▸ EXERCISE DESCRIPTION
Without changing a single character, copy every record below.

Stored items
■ ■ ■

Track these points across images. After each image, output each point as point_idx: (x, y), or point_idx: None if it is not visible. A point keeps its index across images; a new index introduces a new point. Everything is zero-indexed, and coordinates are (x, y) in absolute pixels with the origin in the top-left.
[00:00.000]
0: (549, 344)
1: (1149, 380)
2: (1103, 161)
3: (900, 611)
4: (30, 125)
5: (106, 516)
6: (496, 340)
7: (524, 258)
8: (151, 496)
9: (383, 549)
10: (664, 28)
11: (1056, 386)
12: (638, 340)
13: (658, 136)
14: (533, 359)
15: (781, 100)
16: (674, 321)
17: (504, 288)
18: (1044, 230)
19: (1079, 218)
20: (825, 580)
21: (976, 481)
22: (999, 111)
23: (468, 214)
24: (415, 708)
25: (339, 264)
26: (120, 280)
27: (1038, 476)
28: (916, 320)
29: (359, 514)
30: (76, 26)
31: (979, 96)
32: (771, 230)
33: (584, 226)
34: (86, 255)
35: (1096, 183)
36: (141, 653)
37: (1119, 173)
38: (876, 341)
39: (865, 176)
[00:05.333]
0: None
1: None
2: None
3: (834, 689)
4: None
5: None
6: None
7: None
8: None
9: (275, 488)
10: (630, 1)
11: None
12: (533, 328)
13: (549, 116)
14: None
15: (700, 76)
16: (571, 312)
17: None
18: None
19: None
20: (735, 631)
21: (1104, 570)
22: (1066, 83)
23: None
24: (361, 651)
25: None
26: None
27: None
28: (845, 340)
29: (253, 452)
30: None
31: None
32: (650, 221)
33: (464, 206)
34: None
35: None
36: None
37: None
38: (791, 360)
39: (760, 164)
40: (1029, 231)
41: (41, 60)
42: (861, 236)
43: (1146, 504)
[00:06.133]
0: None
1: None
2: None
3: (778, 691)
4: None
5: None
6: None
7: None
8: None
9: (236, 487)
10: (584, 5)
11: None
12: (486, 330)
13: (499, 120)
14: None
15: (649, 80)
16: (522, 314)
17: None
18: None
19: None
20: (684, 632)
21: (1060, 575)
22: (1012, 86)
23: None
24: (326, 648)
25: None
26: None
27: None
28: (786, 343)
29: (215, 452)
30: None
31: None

■ ■ ■

▸ RESULT
Track these points across images. After each image, output each point as point_idx: (x, y), or point_idx: None if it is not visible. A point keeps its index across images; a new index introduces a new point. Everything is zero-indexed, and coordinates are (x, y) in absolute pixels with the origin in the top-left.
[00:00.000]
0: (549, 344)
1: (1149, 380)
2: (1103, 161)
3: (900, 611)
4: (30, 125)
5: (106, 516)
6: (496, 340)
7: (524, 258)
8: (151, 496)
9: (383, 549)
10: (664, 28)
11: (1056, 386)
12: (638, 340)
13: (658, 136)
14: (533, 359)
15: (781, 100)
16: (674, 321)
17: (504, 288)
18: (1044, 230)
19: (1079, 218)
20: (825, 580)
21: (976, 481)
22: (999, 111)
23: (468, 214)
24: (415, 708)
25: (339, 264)
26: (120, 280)
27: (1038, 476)
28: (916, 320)
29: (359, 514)
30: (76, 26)
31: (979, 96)
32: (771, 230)
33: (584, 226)
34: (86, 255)
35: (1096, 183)
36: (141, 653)
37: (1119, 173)
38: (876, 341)
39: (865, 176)
[00:05.333]
0: None
1: None
2: None
3: (834, 689)
4: None
5: None
6: None
7: None
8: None
9: (275, 488)
10: (630, 1)
11: None
12: (533, 328)
13: (549, 116)
14: None
15: (700, 76)
16: (571, 312)
17: None
18: None
19: None
20: (735, 631)
21: (1104, 570)
22: (1066, 83)
23: None
24: (361, 651)
25: None
26: None
27: None
28: (845, 340)
29: (253, 452)
30: None
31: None
32: (650, 221)
33: (464, 206)
34: None
35: None
36: None
37: None
38: (791, 360)
39: (760, 164)
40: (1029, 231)
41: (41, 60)
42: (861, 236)
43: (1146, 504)
[00:06.133]
0: None
1: None
2: None
3: (778, 691)
4: None
5: None
6: None
7: None
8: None
9: (236, 487)
10: (584, 5)
11: None
12: (486, 330)
13: (499, 120)
14: None
15: (649, 80)
16: (522, 314)
17: None
18: None
19: None
20: (684, 632)
21: (1060, 575)
22: (1012, 86)
23: None
24: (326, 648)
25: None
26: None
27: None
28: (786, 343)
29: (215, 452)
30: None
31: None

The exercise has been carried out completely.